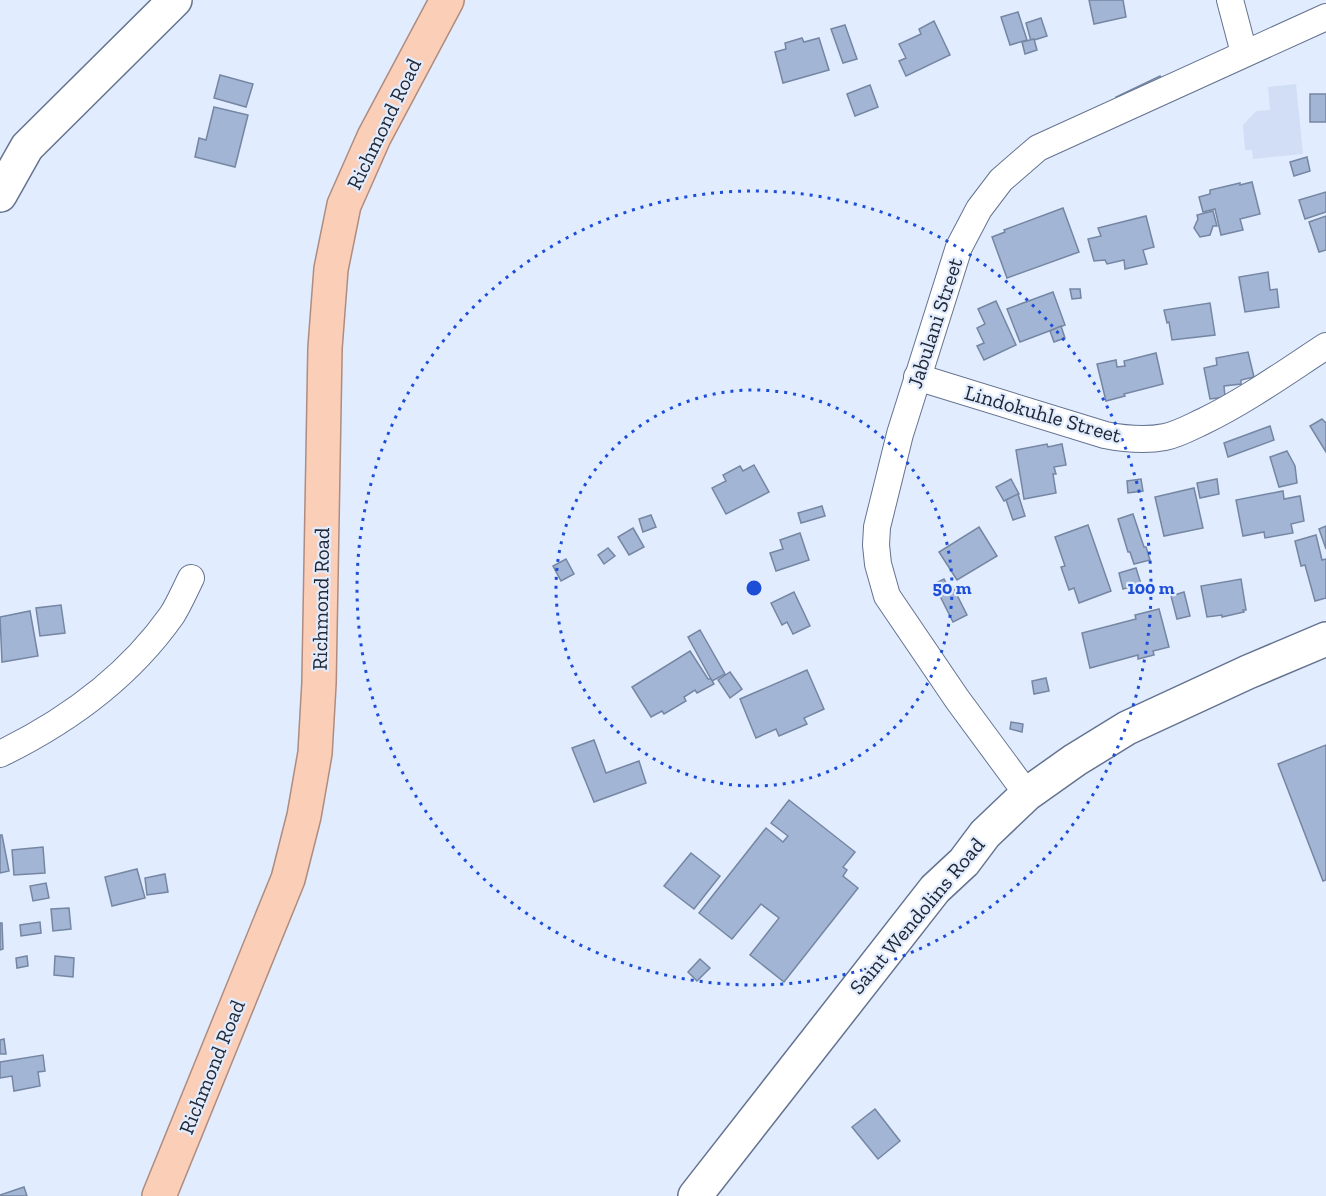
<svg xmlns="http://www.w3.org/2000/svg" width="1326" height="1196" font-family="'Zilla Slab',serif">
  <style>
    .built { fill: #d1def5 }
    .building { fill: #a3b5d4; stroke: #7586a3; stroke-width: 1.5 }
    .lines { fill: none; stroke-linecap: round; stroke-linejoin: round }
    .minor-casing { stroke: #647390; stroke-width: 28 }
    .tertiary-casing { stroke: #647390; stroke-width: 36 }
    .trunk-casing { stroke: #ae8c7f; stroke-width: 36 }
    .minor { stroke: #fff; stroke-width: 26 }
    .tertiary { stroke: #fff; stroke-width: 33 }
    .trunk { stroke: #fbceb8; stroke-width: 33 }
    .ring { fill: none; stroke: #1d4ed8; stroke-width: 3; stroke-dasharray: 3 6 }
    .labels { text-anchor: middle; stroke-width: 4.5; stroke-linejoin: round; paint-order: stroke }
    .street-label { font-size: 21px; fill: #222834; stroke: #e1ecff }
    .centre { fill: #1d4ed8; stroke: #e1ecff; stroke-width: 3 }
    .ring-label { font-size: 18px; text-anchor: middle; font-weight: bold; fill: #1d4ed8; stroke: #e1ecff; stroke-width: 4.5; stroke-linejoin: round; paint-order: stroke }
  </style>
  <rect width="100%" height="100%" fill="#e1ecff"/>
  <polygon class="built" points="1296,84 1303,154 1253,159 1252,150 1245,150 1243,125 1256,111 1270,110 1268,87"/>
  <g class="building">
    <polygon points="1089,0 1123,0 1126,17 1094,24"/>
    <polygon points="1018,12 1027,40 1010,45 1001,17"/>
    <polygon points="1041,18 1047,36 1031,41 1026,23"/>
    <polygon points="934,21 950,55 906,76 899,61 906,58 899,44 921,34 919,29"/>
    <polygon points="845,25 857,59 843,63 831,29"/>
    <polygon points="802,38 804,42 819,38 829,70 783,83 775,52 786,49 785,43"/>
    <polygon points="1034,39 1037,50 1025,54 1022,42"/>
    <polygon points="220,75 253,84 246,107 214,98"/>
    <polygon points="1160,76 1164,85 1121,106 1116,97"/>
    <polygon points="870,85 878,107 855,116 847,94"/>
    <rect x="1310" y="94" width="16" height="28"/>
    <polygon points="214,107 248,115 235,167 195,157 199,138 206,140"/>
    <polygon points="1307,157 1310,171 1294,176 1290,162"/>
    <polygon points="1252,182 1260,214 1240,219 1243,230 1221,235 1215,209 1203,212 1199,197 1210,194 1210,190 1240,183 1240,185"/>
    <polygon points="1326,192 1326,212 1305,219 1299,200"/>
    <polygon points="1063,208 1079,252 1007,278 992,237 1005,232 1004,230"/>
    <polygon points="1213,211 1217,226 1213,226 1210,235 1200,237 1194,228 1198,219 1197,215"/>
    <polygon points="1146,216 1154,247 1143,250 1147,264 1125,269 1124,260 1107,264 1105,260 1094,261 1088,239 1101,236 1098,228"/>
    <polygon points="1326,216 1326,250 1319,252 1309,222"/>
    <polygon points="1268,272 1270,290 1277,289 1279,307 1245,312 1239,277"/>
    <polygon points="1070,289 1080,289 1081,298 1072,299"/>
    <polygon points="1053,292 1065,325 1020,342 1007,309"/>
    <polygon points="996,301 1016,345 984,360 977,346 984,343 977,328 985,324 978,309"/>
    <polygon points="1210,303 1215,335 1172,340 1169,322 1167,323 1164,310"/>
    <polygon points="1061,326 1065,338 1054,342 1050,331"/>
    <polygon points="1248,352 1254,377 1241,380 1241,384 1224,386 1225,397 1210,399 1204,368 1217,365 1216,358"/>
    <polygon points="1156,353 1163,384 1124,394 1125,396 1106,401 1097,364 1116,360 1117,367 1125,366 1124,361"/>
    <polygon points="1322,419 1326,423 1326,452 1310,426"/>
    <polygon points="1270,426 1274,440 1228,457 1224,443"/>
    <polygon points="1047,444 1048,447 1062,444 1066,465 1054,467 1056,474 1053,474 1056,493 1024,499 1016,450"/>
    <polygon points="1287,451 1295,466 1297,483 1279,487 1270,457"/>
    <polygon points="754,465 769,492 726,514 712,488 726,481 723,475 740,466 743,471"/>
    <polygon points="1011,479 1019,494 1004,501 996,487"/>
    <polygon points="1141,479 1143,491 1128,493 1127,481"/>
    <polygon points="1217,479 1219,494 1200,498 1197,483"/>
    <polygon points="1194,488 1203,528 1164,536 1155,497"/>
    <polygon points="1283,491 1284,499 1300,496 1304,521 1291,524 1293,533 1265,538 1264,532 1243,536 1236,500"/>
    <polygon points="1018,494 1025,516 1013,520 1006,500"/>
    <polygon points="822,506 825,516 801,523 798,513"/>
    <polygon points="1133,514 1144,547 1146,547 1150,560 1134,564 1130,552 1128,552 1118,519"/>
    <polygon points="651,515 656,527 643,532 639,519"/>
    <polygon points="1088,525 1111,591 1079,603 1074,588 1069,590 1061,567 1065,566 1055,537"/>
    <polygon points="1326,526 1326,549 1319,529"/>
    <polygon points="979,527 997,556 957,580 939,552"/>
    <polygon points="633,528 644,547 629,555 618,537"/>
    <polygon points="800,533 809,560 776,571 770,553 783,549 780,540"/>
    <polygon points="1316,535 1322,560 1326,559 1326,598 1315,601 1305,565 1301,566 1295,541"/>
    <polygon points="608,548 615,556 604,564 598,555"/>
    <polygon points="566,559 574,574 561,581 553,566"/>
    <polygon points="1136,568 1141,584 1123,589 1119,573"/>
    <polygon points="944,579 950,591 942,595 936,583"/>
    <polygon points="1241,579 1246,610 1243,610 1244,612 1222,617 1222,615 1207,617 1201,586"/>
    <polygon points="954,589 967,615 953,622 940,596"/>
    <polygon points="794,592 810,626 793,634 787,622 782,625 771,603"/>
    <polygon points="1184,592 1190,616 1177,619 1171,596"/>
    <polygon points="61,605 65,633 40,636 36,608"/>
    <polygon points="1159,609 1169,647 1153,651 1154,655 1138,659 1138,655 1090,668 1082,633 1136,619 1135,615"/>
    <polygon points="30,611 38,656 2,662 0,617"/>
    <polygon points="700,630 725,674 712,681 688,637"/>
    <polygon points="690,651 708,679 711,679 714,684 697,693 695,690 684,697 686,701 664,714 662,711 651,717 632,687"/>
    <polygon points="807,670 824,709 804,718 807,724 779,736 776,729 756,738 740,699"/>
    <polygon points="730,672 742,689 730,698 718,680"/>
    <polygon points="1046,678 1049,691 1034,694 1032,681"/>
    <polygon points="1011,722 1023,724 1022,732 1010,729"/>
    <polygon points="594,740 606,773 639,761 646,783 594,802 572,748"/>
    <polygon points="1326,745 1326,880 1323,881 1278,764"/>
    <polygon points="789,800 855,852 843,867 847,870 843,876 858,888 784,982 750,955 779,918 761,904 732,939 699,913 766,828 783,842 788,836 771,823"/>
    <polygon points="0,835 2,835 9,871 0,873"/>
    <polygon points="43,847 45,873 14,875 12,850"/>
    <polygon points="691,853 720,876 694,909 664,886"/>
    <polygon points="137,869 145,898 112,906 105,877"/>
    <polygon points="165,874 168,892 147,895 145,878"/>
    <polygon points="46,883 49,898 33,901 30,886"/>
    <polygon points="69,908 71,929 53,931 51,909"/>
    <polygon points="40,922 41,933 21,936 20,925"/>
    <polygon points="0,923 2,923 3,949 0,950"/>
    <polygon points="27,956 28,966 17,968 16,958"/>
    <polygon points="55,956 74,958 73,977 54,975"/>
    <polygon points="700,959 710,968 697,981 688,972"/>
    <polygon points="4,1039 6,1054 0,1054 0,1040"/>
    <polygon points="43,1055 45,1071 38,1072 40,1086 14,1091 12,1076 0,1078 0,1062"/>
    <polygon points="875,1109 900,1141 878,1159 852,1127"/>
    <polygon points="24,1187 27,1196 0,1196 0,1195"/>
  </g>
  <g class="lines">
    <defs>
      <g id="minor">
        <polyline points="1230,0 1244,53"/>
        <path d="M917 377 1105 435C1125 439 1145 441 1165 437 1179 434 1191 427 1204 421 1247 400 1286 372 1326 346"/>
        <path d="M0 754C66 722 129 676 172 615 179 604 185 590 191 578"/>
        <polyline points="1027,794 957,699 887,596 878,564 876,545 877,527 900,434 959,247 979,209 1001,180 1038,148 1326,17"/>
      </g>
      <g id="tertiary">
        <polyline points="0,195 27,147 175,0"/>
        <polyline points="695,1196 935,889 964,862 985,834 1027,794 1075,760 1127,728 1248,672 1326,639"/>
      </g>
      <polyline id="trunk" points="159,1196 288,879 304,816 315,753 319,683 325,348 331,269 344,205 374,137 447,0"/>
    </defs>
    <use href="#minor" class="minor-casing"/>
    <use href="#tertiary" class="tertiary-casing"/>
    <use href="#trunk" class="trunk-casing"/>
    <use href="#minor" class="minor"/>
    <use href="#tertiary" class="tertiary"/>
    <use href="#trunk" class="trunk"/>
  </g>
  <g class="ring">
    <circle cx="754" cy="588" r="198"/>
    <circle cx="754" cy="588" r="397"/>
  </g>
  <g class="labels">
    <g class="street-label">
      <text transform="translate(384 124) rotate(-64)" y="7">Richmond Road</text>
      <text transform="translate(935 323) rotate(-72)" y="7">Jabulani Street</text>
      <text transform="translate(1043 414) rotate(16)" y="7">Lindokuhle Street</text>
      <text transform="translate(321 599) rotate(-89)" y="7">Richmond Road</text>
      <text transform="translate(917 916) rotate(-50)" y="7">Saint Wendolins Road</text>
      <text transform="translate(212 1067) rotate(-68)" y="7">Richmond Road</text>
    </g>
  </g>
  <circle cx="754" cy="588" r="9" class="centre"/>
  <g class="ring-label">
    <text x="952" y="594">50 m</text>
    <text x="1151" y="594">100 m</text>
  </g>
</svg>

WHAT YOU ARE ASKED TO DO = Scan the records above for the string "lines", then select every line that holds it.

RESULT OF THE EXERCISE =
    .lines { fill: none; stroke-linecap: round; stroke-linejoin: round }
  <g class="lines">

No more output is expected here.